Particularly, it has been highly challenging to respond to the uprising of substitution waves. Invariably they emerge in faint form. But some of them grow as creative wave destruction. Failing to switch at the appropriate time leads to disruptive effects on high-performing incumbent firms. For example, digital equipment corporations, Kodak, RCA, and many others failed to detect uprising of the disruptive technology-powered creative destruction at the early stage. Consequentially, these high-performing technology firms suffered from disruptive innovations. Due to the unique effect of technology potential, often hidden at an early stage, managers without a technology background suffer from decision dilemmas. Hence, there is a vital need for engineering management in the innovation era.

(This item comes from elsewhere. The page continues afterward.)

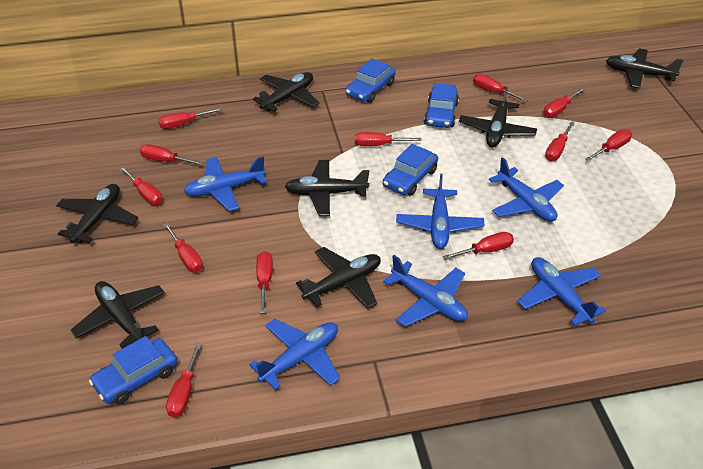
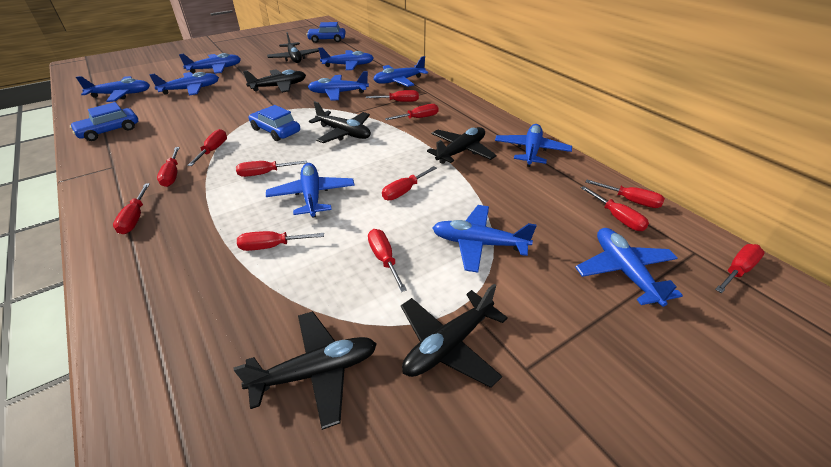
black plane: [56,184,138,243] [71,281,165,349] [253,72,319,112] [285,160,369,216] [296,247,381,309] [459,87,537,147] [606,48,683,88] = 7 -> [233,311,377,430] [243,70,306,93] [267,32,319,63] [309,101,371,143] [401,284,508,388] [427,127,497,164] = 6
blue car: [89,336,177,405] [345,59,396,103] [383,144,438,196] [424,83,459,128] = 4 -> [70,102,138,141] [249,105,300,141] [307,22,346,43] = 3
blue plane: [184,156,267,211] [249,319,340,390] [383,255,468,327] [396,174,484,249] [489,157,564,222] [518,257,606,326] = 6 -> [76,76,150,102] [149,72,219,95] [179,53,241,74] [266,163,355,218] [308,71,369,101] [318,47,374,70] [373,56,428,87] [432,205,537,273] [495,124,572,167] [575,228,683,307] = 10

Furthermore, innovation management also involves ways to benefit from the Externality Effect. Having appropriate design options to stimulate the growth of the 3rd party component plugins is a significant management challenge. Besides, creating suitable standards and influencing public policies for the deployment of needed infrastructure are also core engineering management issues. What features to be created in the ecosystem and product space to benefit from the network externality effect also challenge management decision making.
Public policy and regulation
Adapting, coping up with, or tuning public policies to ease the difficulty of creating economic value from technology ideas is also part of the broader engineering management subject. Most industries having a growing role in technology are showing a Natural tendency of monopoly. Notably, due to the increasing role of software and connectivity. On the one hand, the software has zero cost of copying. On the other hand, connectivity creates a network externality effect. The growing natural tendency on monopoly has been creating pressure on managing innovation to profit from ideas. On top of it, governments are formulating policies and regulations to reign it, often by throttling innovation. Engineering management in the innovation era should deal with both of these issues being created by the technology effect.
Engineering management is no longer limited to managing projects and delivery teams. As opposed to in-house employment and working as contractors, engineering graduates are increasingly looking for opportunities to profit from ideas in a competitive market. Their challenge has been to manage the journey of generating and trading innovative ideas as products and process features. Hence, in the innovation era, engineering management has been vital for creating economic value out of science and technology in the competitive market.